--- EXERCISE ---
Output only the lines from the line holding "Table 1 - Effect" through the close of the records, exactly as they appear, with all pictures omitted.

--- DATA FOR REVIEW ---
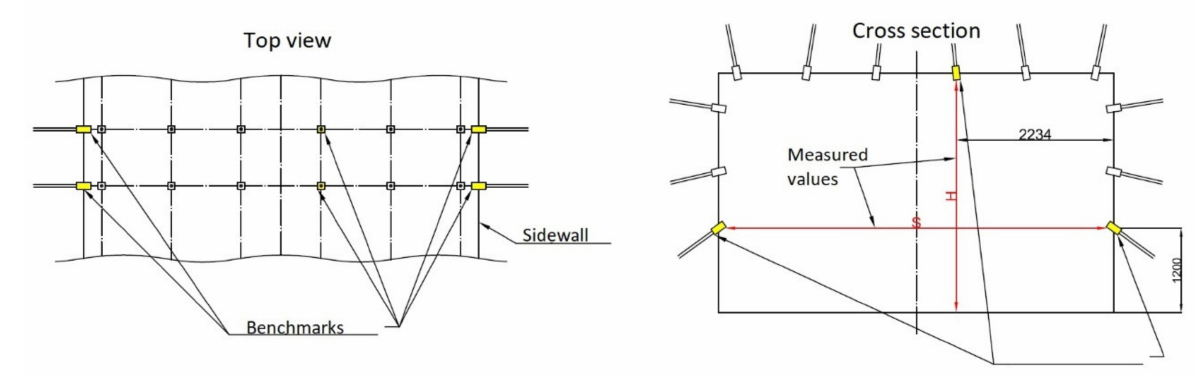
Figure 3. Cross sections of the convergence control station.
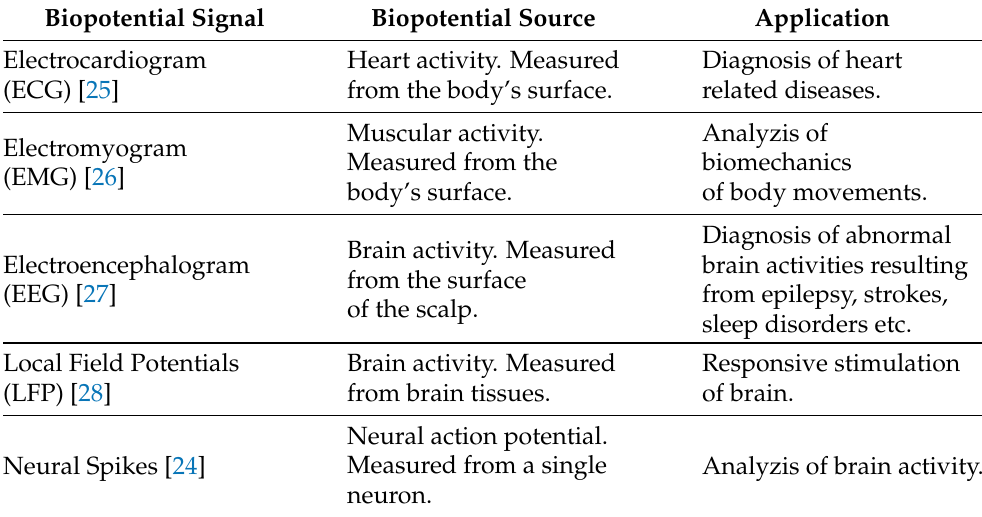
Table 1. Common biopotential signals, their sources and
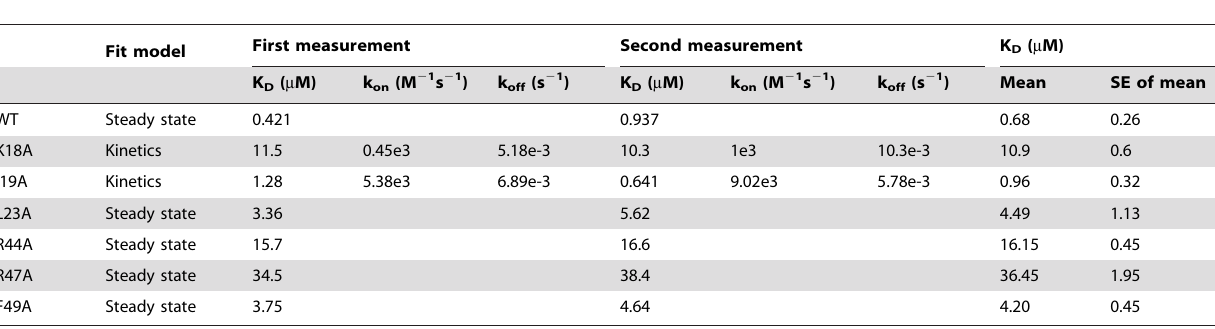
Table 2. Binding measurements of the SECRET domain with CX3CL1 wild type and its mutants by surface plasmon resonance (SPR)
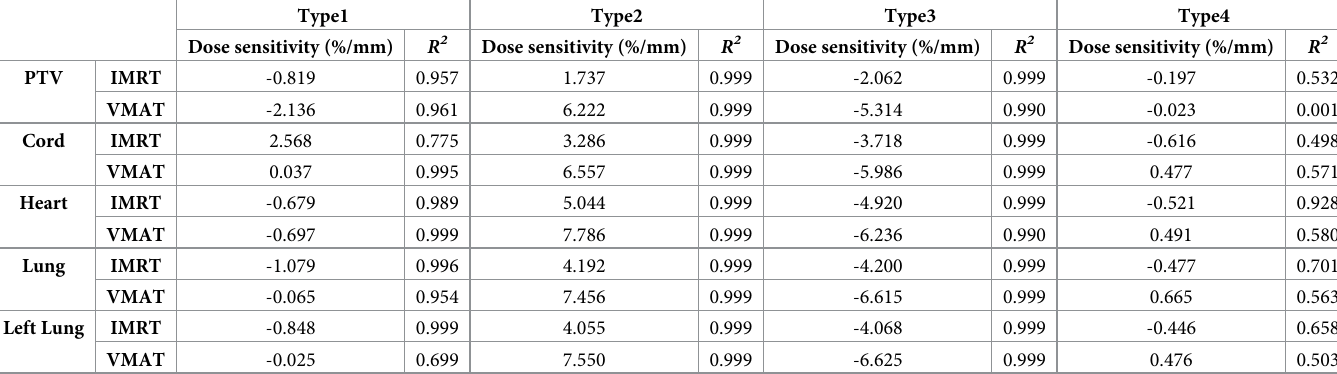
Table 5. Dose sensitivity analysis of MLC error to PTV and OAR in IMRT and VMAT plans.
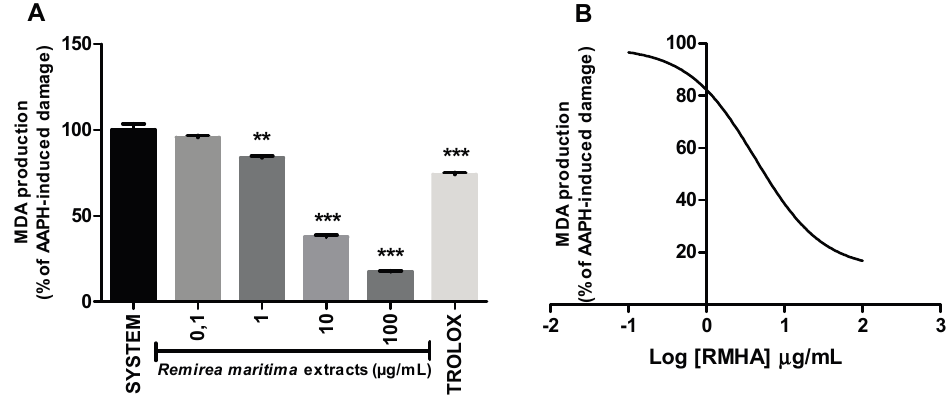
Figure 6. TBARS assay in vitro . ( A ) Effect of different concentrations of RMHA on lipid peroxidation; ( B ) Log IC 50 of RMHA lipid peroxidation activity. Trolox ® (75 µg/mL) was used as standard antioxidant. Bars represent mean ± SEM. ** p < 0.01, *** p < 0.001 (1-way ANOVA followed by Tukey’s multiple comparison post hoc test).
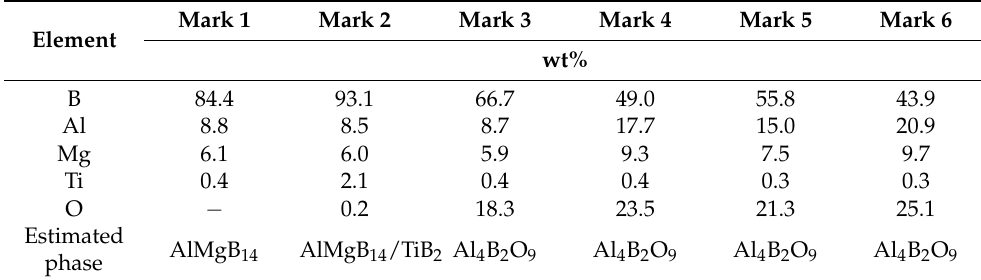
Table 5. Spectra of elements in selected places on the surface of the AlMgB 14 -TiB 2 composite. Element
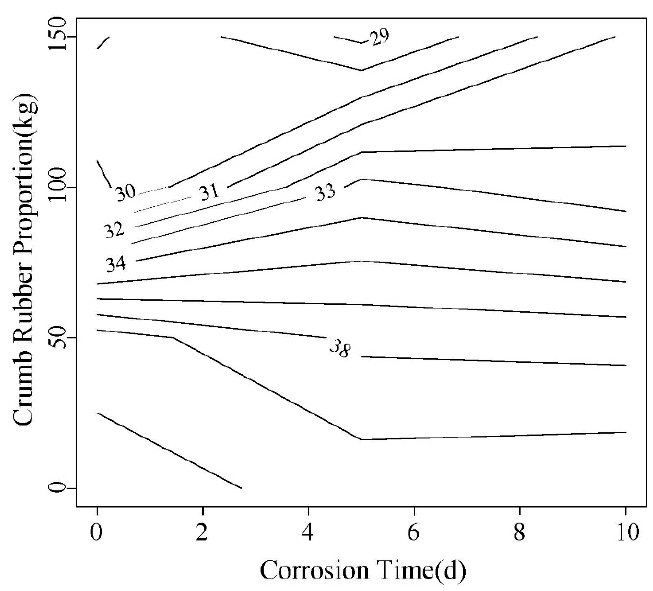
Figure 16. The equivalent load contour map of 0.55 water-cement ratio 2.5 mm displacement.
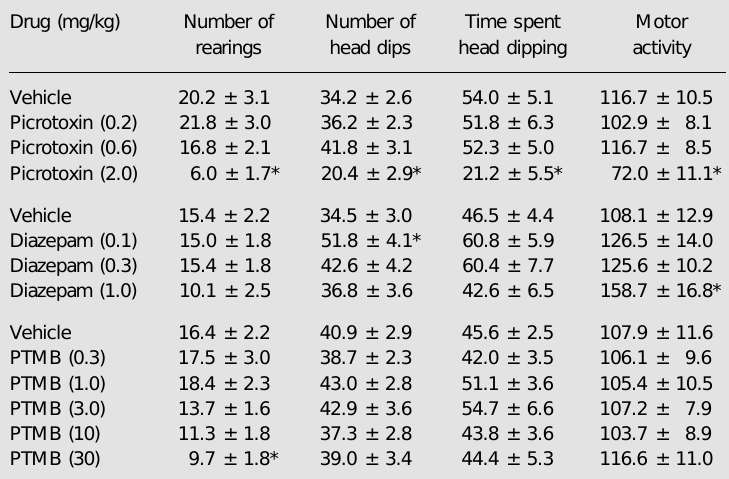
Table 1 - Effect of picrotoxin, diazepam and 4-phenyl-2-trichloromethyl-3H-1,5-benzodi- azepine hydrogen sulfate (PTMB) on the behavior of mice in the holeboard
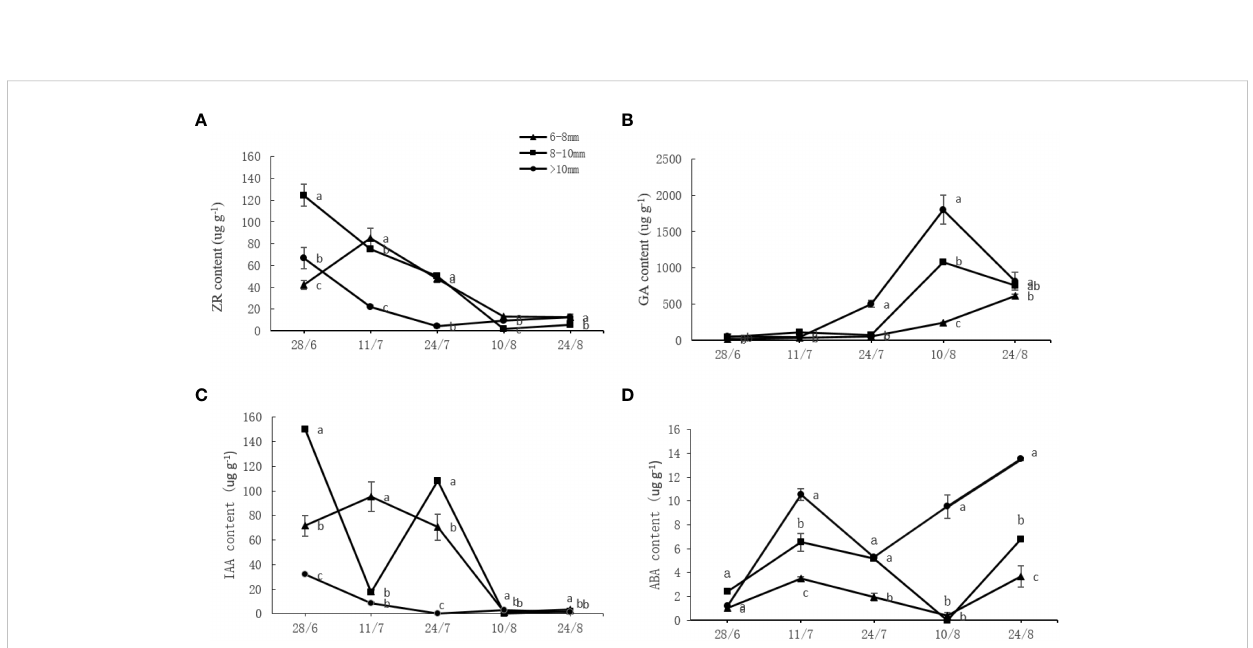
FIGURE 4 Effect of the UST on (A) zeatin riboside (ZR), (B) auxin (IAA), (C) abscisic acid (ABA), and (D) gibberellin (GA) content in buds of the upper canopy. The lower-case letters indicate signi fi cant differences ( P <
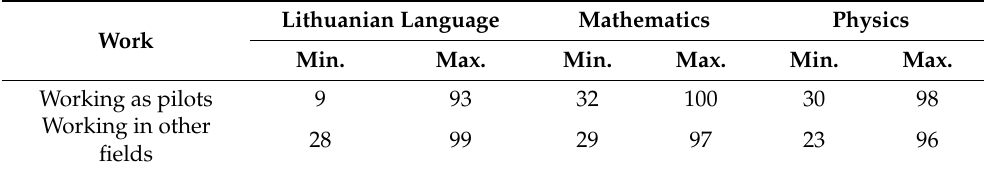
Table 3. Highest and lowest maturity examination scores of the graduates working as pilots and those working in other fields (source: created by the authors).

--- RESULT ---
Table 1 - Effect of picrotoxin, diazepam and 4-phenyl-2-trichloromethyl-3H-1,5-benzodi- azepine hydrogen sulfate (PTMB) on the behavior of mice in the holeboard
FIGURE 4 Effect of the UST on (A) zeatin riboside (ZR), (B) auxin (IAA), (C) abscisic acid (ABA), and (D) gibberellin (GA) content in buds of the upper canopy. The lower-case letters indicate signi fi cant differences ( P <
Table 3. Highest and lowest maturity examination scores of the graduates working as pilots and those working in other fields (source: created by the authors).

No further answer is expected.